- _TASK STATEMENT_: Quote every line of text from all the rows below verbatim, leaving the pictures out of your answer.

- _Items listed in a dataset_:
+---+
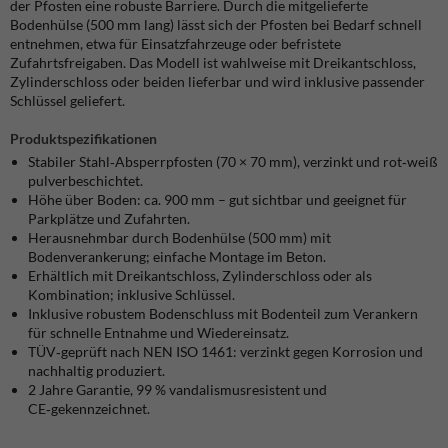
der Pfosten eine robuste Barriere. Durch die mitgelieferte
Bodenhülse (500 mm lang) lässt sich der Pfosten bei Bedarf schnell
entnehmen, etwa für Einsatzfahrzeuge oder befristete
Zufahrtsfreigaben. Das Modell ist wahlweise mit Dreikantschloss,
Zylinderschloss oder beiden lieferbar und wird inklusive passender
Schlüssel geliefert.
Produktspezifikationen
Stabiler Stahl‑Absperrpfosten (70 × 70 mm), verzinkt und rot‑weiß
pulverbeschichtet.
Höhe über Boden: ca. 900 mm – gut sichtbar und geeignet für
Parkplätze und Zufahrten.
Herausnehmbar durch Bodenhülse (500 mm) mit
Bodenverankerung; einfache Montage im Beton.
Erhältlich mit Dreikantschloss, Zylinderschloss oder als
Kombination; inklusive Schlüssel.
Inklusive robustem Bodenschluss mit Bodenteil zum Verankern
für schnelle Entnahme und Wiedereinsatz.
TÜV‑geprüft nach NEN ISO 1461: verzinkt gegen Korrosion und
nachhaltig produziert.
2 Jahre Garantie, 99 % vandalismusresistent und
CE‑gekennzeichnet.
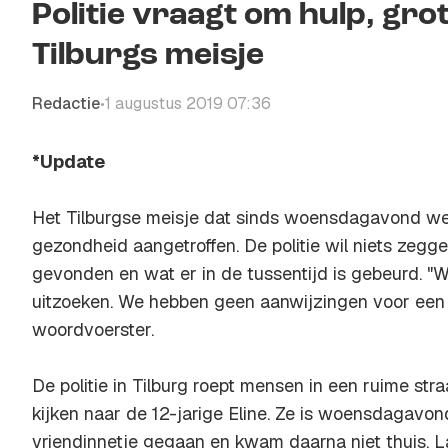
Politie vraagt om hulp, gro
Tilburgs meisje
Redactie
1 augustus 2019 07:36
•
*Update
Het Tilburgse meisje dat sinds woensdagavond wer
gezondheid aangetroffen. De politie wil niets zegg
gevonden en wat er in de tussentijd is gebeurd. "W
uitzoeken. We hebben geen aanwijzingen voor een m
woordvoerster.
De politie in Tilburg roept mensen in een ruime stra
kijken naar de 12-jarige Eline. Ze is woensdagavon
vriendinnetje gegaan en kwam daarna niet thuis. L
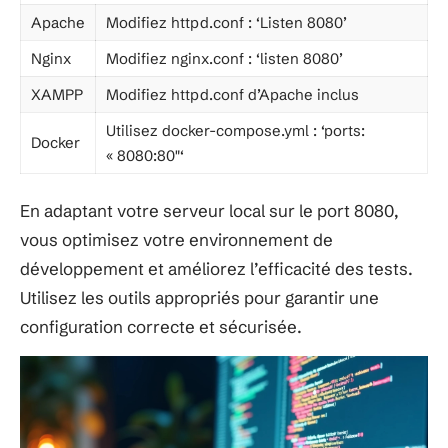
Apache
Modifiez httpd.conf : ‘Listen 8080’
Nginx
Modifiez nginx.conf : ‘listen 8080’
XAMPP
Modifiez httpd.conf d’Apache inclus
Utilisez docker-compose.yml : ‘ports:
Docker
« 8080:80″‘
En adaptant votre serveur local sur le port 8080,
vous optimisez votre environnement de
développement et améliorez l’efficacité des tests.
Utilisez les outils appropriés pour garantir une
configuration correcte et sécurisée.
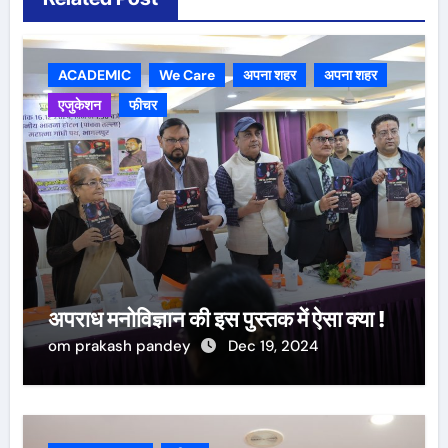
ACADEMIC
We Care
अपना शहर
अपना शहर
एजुकेशन
फीचर
अपराध मनोविज्ञान की इस पुस्तक में ऐसा क्या !
om prakash pandey
Dec 19, 2024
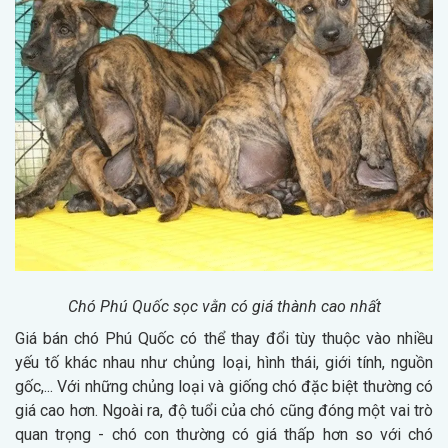
Chó Phú Quốc sọc vằn có giá thành cao nhất
Giá bán chó Phú Quốc có thể thay đổi tùy thuộc vào nhiều
yếu tố khác nhau như chủng loại, hình thái, giới tính, nguồn
gốc,... Với những chủng loại và giống chó đặc biệt thường có
giá cao hơn. Ngoài ra, độ tuổi của chó cũng đóng một vai trò
quan trọng - chó con thường có giá thấp hơn so với chó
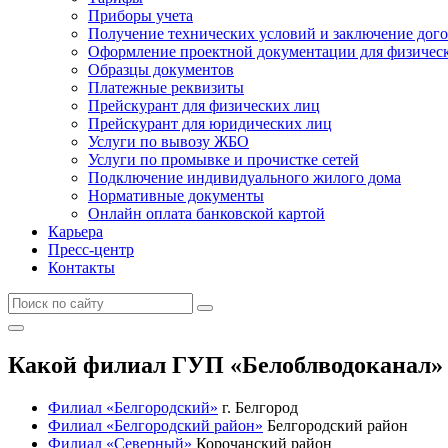
Приборы учета
Получение технических условий и заключение дого
Оформление проектной документации для физичес
Образцы документов
Платежные реквизиты
Прейскурант для физических лиц
Прейскурант для юридических лиц
Услуги по вывозу ЖБО
Услуги по промывке и прочистке сетей
Подключение индивидуального жилого дома
Нормативные документы
Онлайн оплата банковской картой
Карьера
Пресс-центр
Контакты
Какой филиал ГУП «Белоблводоканал» 
Филиал «Белгородский»
г. Белгород
Филиал «Белгородский район»
Белгородский район
Филиал «Северный»
Корочанский район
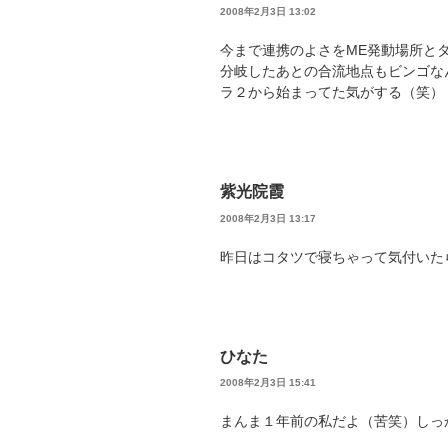
2008年2月3日 13:02
今まで連携のよさをME発動場所と
分岐したあとの合流地点もビンゴな
ラ２から始まってた気がする（笑）
紫光院霞
2008年2月3日 13:17
昨日はコタツで寝ちゃって気付いた
ひなた
2008年2月3日 15:41
まんま１年前の私だよ（苦笑）しっ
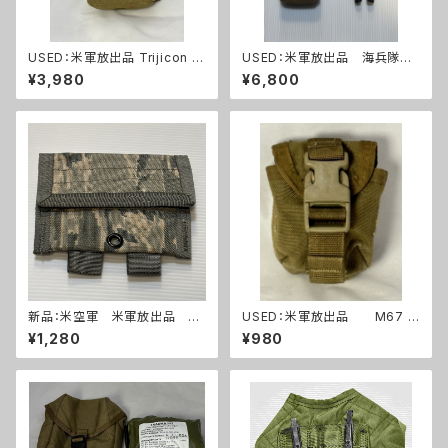
USED：米軍放出品 Trijicon A
USED：米軍放出品 海兵隊
COG RCO トリジコン アコグ
ワイヤーカッター+ポーチ(A0
¥3,980
¥6,800
ポーチ タンカラー(A288)
264)
新品：米空軍 米軍放出品 デ
USED：米軍放出品 M67 グ
ジタルタイガー迷彩 ABU ユー
レネードポーチ コヨーテ USM
¥1,280
¥980
ティリティーポーチ(A0263)
C 海兵隊(A0262)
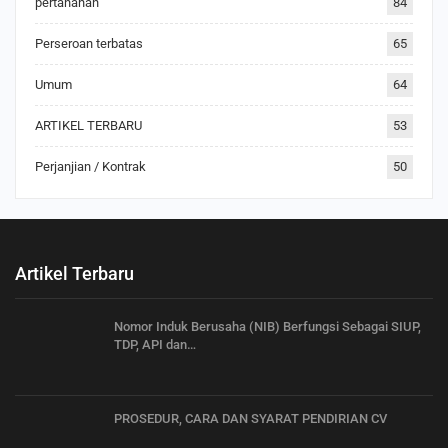
pertanahan
84
Perseroan terbatas
65
Umum
64
ARTIKEL TERBARU
53
Perjanjian / Kontrak
50
Artikel Terbaru
Nomor Induk Berusaha (NIB) Berfungsi Sebagai SIUP,
TDP, API dan…
PROSEDUR, CARA DAN SYARAT PENDIRIAN CV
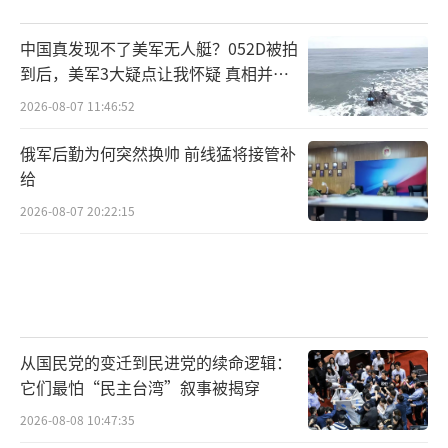
中国真发现不了美军无人艇？052D被拍
到后，美军3大疑点让我怀疑 真相并非
如此
2026-08-07 11:46:52
俄军后勤为何突然换帅 前线猛将接管补
给
2026-08-07 20:22:15
从国民党的变迁到民进党的续命逻辑：
它们最怕“民主台湾”叙事被揭穿
2026-08-08 10:47:35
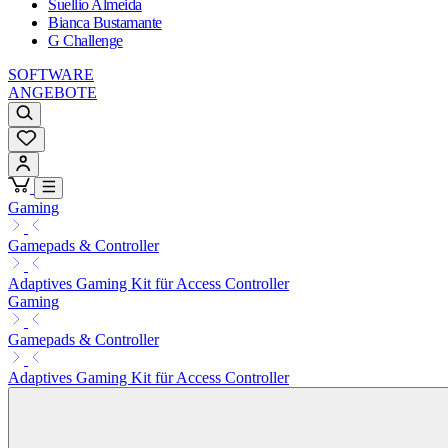
Suellio Almeida
Bianca Bustamante
G Challenge
SOFTWARE
ANGEBOTE
Gaming
Gamepads & Controller
Adaptives Gaming Kit für Access Controller
Gaming
Gamepads & Controller
Adaptives Gaming Kit für Access Controller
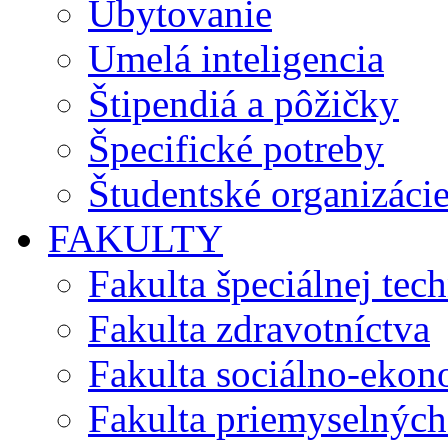
Ubytovanie
Umelá inteligencia
Štipendiá a pôžičky
Špecifické potreby
Študentské organizáci
FAKULTY
Fakulta špeciálnej tec
Fakulta zdravotníctva
Fakulta sociálno-eko
Fakulta priemyselných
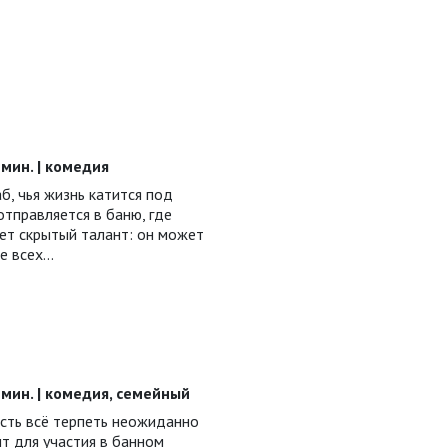
6 мин. | комедия
б, чья жизнь катится под
отправляется в баню, где
ет скрытый талант: он может
е всех…
06 мин. | комедия, семейный
ость всё терпеть неожиданно
т для участия в банном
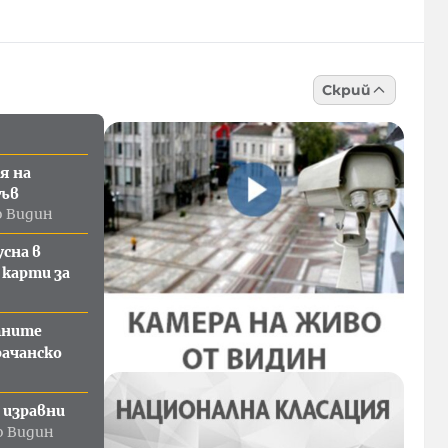
Скрий
ая на
във
о Видин
усна в
карти за
тните
рачанско
 изравни
о Видин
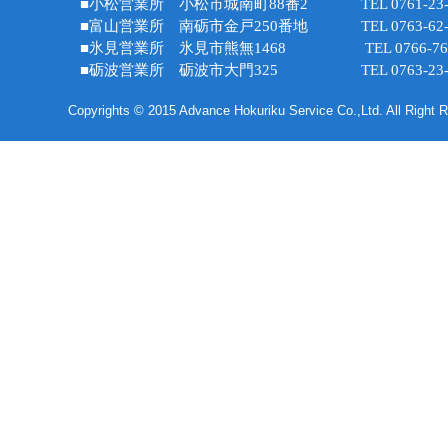
■小松営業所 小松市城南町88番2 TEL 0761-23-3
■富山営業所 南砺市金戸250番地 TEL 0763-62-3
■氷見営業所 氷見市熊無1468 TEL 0766-76-2
■砺波営業所 砺波市大門325 TEL 0763-23-4
Copyrights © 2015 Advance Hokuriku Service Co.,Ltd. All Right 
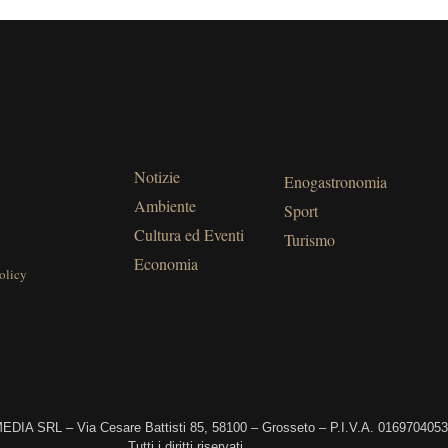
Notizie
Enogastronomia
Ambiente
Sport
Cultura ed Eventi
Turismo
Economia
olicy
DIA SRL – Via Cesare Battisti 85, 58100 – Grosseto – P.I.V.A. 016970405
Tutti i diritti riservati.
+---+
- _RESPONSE_:
der Pfosten eine robuste Barriere. Durch die mitgelieferte
Bodenhülse (500 mm lang) lässt sich der Pfosten bei Bedarf schnell
entnehmen, etwa für Einsatzfahrzeuge oder befristete
Zufahrtsfreigaben. Das Modell ist wahlweise mit Dreikantschloss,
Zylinderschloss oder beiden lieferbar und wird inklusive passender
Schlüssel geliefert.
Produktspezifikationen
Stabiler Stahl‑Absperrpfosten (70 × 70 mm), verzinkt und rot‑weiß
pulverbeschichtet.
Höhe über Boden: ca. 900 mm – gut sichtbar und geeignet für
Parkplätze und Zufahrten.
Herausnehmbar durch Bodenhülse (500 mm) mit
Bodenverankerung; einfache Montage im Beton.
Erhältlich mit Dreikantschloss, Zylinderschloss oder als
Kombination; inklusive Schlüssel.
Inklusive robustem Bodenschluss mit Bodenteil zum Verankern
für schnelle Entnahme und Wiedereinsatz.
TÜV‑geprüft nach NEN ISO 1461: verzinkt gegen Korrosion und
nachhaltig produziert.
2 Jahre Garantie, 99 % vandalismusresistent und
CE‑gekennzeichnet.
Politie vraagt om hulp, gro
Tilburgs meisje
Redactie
1 augustus 2019 07:36
•
*Update
Het Tilburgse meisje dat sinds woensdagavond wer
gezondheid aangetroffen. De politie wil niets zegg
gevonden en wat er in de tussentijd is gebeurd. "W
uitzoeken. We hebben geen aanwijzingen voor een m
woordvoerster.
De politie in Tilburg roept mensen in een ruime stra
kijken naar de 12-jarige Eline. Ze is woensdagavon
vriendinnetje gegaan en kwam daarna niet thuis. L
Apache
Modifiez httpd.conf : ‘Listen 8080’
Nginx
Modifiez nginx.conf : ‘listen 8080’
XAMPP
Modifiez httpd.conf d’Apache inclus
Utilisez docker-compose.yml : ‘ports:
Docker
« 8080:80″‘
En adaptant votre serveur local sur le port 8080,
vous optimisez votre environnement de
développement et améliorez l’efficacité des tests.
Utilisez les outils appropriés pour garantir une
configuration correcte et sécurisée.
ACADEMIC
We Care
अपना शहर
अपना शहर
एजुकेशन
फीचर
अपराध मनोविज्ञान की इस पुस्तक में ऐसा क्या !
om prakash pandey
Dec 19, 2024
Chó Phú Quốc sọc vằn có giá thành cao nhất
Giá bán chó Phú Quốc có thể thay đổi tùy thuộc vào nhiều
yếu tố khác nhau như chủng loại, hình thái, giới tính, nguồn
gốc,... Với những chủng loại và giống chó đặc biệt thường có
giá cao hơn. Ngoài ra, độ tuổi của chó cũng đóng một vai trò
quan trọng - chó con thường có giá thấp hơn so với chó
Приборы учета
Получение технических условий и заключение дого
Оформление проектной документации для физичес
Образцы документов
Платежные реквизиты
Прейскурант для физических лиц
Прейскурант для юридических лиц
Услуги по вывозу ЖБО
Услуги по промывке и прочистке сетей
Подключение индивидуального жилого дома
Нормативные документы
Онлайн оплата банковской картой
Карьера
Пресс-центр
Контакты
Какой филиал ГУП «Белоблводоканал» 
Филиал «Белгородский»
г. Белгород
Филиал «Белгородский район»
Белгородский район
Филиал «Северный»
Корочанский район
2008年2月3日 13:02
今まで連携のよさをME発動場所と
分岐したあとの合流地点もビンゴな
ラ２から始まってた気がする（笑）
紫光院霞
2008年2月3日 13:17
昨日はコタツで寝ちゃって気付いた
ひなた
2008年2月3日 15:41
まんま１年前の私だよ（苦笑）しっ
USED：米軍放出品 Trijicon A
USED：米軍放出品 海兵隊
COG RCO トリジコン アコグ
ワイヤーカッター+ポーチ(A0
¥3,980
¥6,800
ポーチ タンカラー(A288)
264)
新品：米空軍 米軍放出品 デ
USED：米軍放出品 M67 グ
ジタルタイガー迷彩 ABU ユー
レネードポーチ コヨーテ USM
¥1,280
¥980
ティリティーポーチ(A0263)
C 海兵隊(A0262)
pertanahan
84
Perseroan terbatas
65
Umum
64
ARTIKEL TERBARU
53
Perjanjian / Kontrak
50
Artikel Terbaru
Nomor Induk Berusaha (NIB) Berfungsi Sebagai SIUP,
TDP, API dan…
PROSEDUR, CARA DAN SYARAT PENDIRIAN CV
中国真发现不了美军无人艇？052D被拍
到后，美军3大疑点让我怀疑 真相并非
如此
2026-08-07 11:46:52
俄军后勤为何突然换帅 前线猛将接管补
给
2026-08-07 20:22:15
从国民党的变迁到民进党的续命逻辑：
它们最怕“民主台湾”叙事被揭穿
2026-08-08 10:47:35
Suellio Almeida
Bianca Bustamante
G Challenge
SOFTWARE
ANGEBOTE
Gaming
Gamepads & Controller
Adaptives Gaming Kit für Access Controller
Gaming
Gamepads & Controller
Adaptives Gaming Kit für Access Controller
Ubytovanie
Umelá inteligencia
Štipendiá a pôžičky
Špecifické potreby
Študentské organizáci
FAKULTY
Fakulta špeciálnej tec
Fakulta zdravotníctva
Fakulta sociálno-eko
Fakulta priemyselných
6 мин. | комедия
б, чья жизнь катится под
отправляется в баню, где
ет скрытый талант: он может
е всех…
06 мин. | комедия, семейный
ость всё терпеть неожиданно
т для участия в банном
Скрий
ая на
във
о Видин
усна в
карти за
тните
рачанско
 изравни
о Видин
■小松営業所 小松市城南町88番2 TEL 0761-23-3
■富山営業所 南砺市金戸250番地 TEL 0763-62-3
■氷見営業所 氷見市熊無1468 TEL 0766-76-2
■砺波営業所 砺波市大門325 TEL 0763-23-4
Copyrights © 2015 Advance Hokuriku Service Co.,Ltd. All Right 
Notizie
Enogastronomia
Ambiente
Sport
Cultura ed Eventi
Turismo
Economia
olicy
DIA SRL – Via Cesare Battisti 85, 58100 – Grosseto – P.I.V.A. 016970405
Tutti i diritti riservati.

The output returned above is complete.